Since having the baby, the concept of function over fashion had taken on new meaning the moment leggings had become “pants” for me. I was just trying to get by as a sleep-deprived zombie mom, my main goal each day: be clothed, try not to look homeless.

When my new green goddess arrived, it was everything and more than I had hoped for. Knee-length with a seemingly endless amount of pockets and zippers, it was like an overstuffed sleeping bag and cargo pants had a baby, one with a giant, fuzzy hood. Its oversized nature had a bizarrely slimming effect, a much-needed bonus for a weary, just-back-to-work new mom trying to camouflage a body that no longer felt like her own. And it suited my original intent for it, to fit over my baby carrier for blustery days when we both needed warmth.
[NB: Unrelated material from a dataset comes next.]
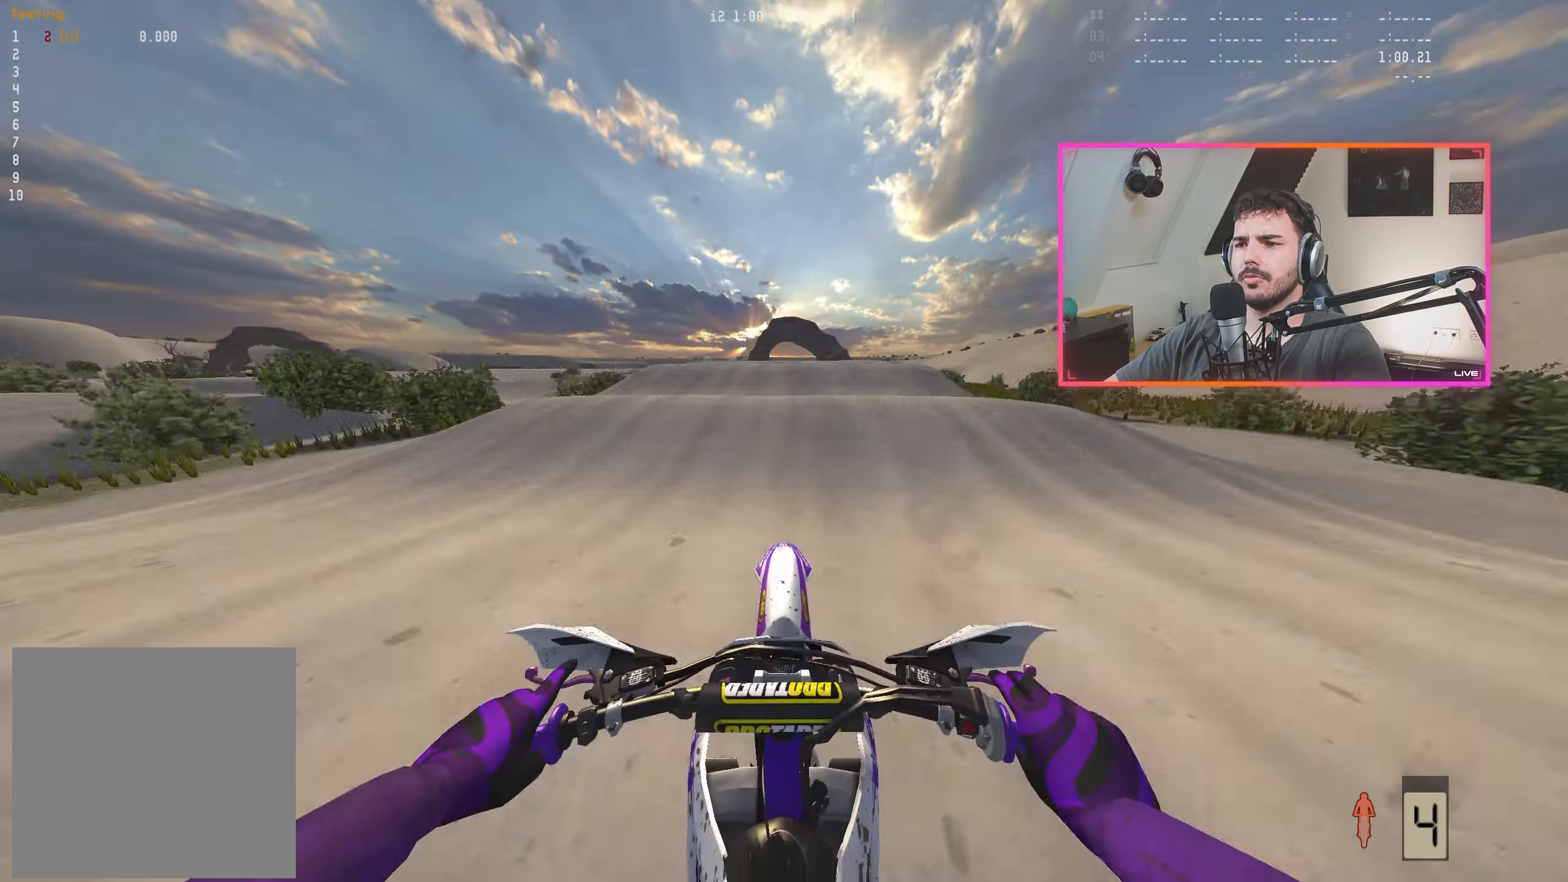
{"buttons": ["R2"], "left_stick": "center", "right_stick": "down", "events": []}
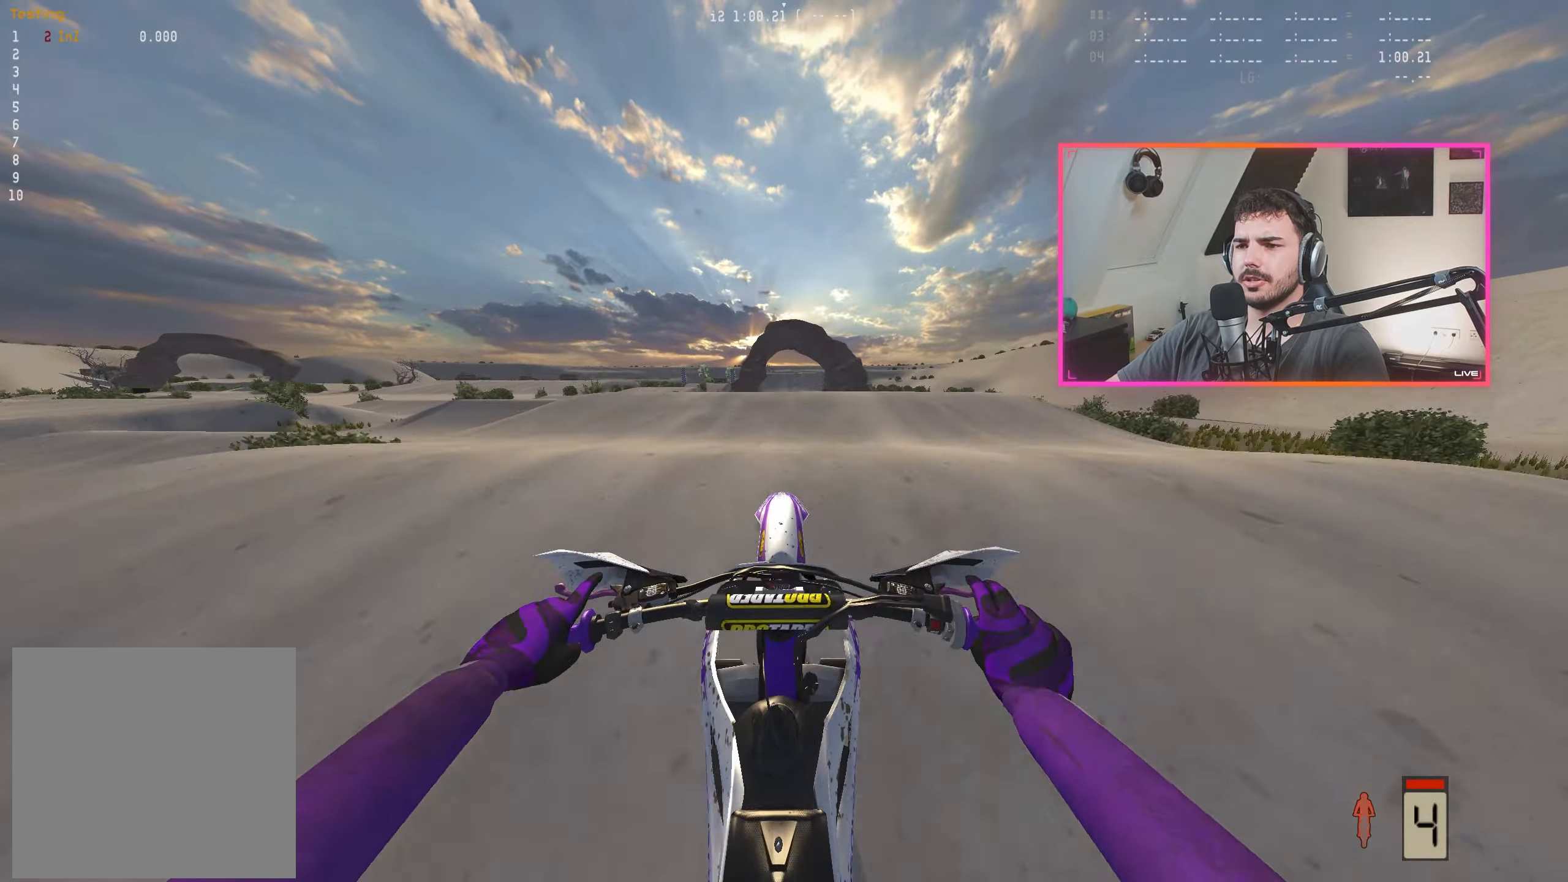
{"buttons": ["R2"], "left_stick": "center", "right_stick": "up", "events": [[184, "right_stick", "center"], [200, "R2", "up"], [400, "R2", "down"], [400, "right_stick", "up"]]}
I joyfully traipsed around my neighborhood in my new outerwear. At first, it was fun. “Where’d you get that, it’s so cute?,” I’d hear frequently from fellow moms and enjoyed replying “Amazon!” Occasionally I’d run into another woman sporting one and we’d grin at each other. “I don’t even wear a purse anymore!,” one mother giddily exclaimed as we passed each other, as I yelled back “Right?!,” air-high-fiving her and beaming in agreement. I wondered if we should create some sort of Coat hand sign we flash when we see a fellow member of the crew.

Then, a few months later the true explosion started. I passed more and Coats each day. Was this what the Upper East Side women had been experiencing for months? My mom friend Janine started texting me daily Coat counts: Saw 3 in 2 blocks on my walk to the subway—some even on young girls in Soho! She enjoyed attaching a picture too. I suddenly flashed back to strutting into my 5th grade class, proudly wearing a t-shirt embellished with denim and rhinestones—apropos for the 90s, and San Antonio, TX. My friend Courtney gushed over it, to which I boasted “Marshalls, $14.99!” 1 Two days later, she arrived in the same t-shirt. I went home crying and told my mom to burn mine. Sure, I hadn’t started this coat trend. But seeing them daily in throngs brought back those 10-year-old feelings.

I turned my trendy, non-mom friend Erica on to the Coat as well (she opted for black). In turn she sent me an article about the Park Slope “mom uniform,” consisting of shearling boots and a bizarre strap women are attaching to designer bags. I felt nauseated. I didn’t need a “uniform;” I just wanted outerwear that was fashionable, warm and functional. Originally, I had joked about how becoming a mom had made me “basic” and I loved it.

Until I didn’t.

The Coat’s burgeoning notoriety had devolved into an insane craze, touted on national morning shows, newspapers and social media. It even had its own dedicated Instagram account! Instead of feeling cool or as if part of a club when I passed another Coat mom, I felt embarrassed. Once, another Coat woman was seated right next to me on the subway. We avoided eye contact. As I rode home, an ickiness coursed throughout my down-swathed body and I wondered, “Did becoming a mom make me into someone new?” I didn’t know her. And I certainly didn’t like her.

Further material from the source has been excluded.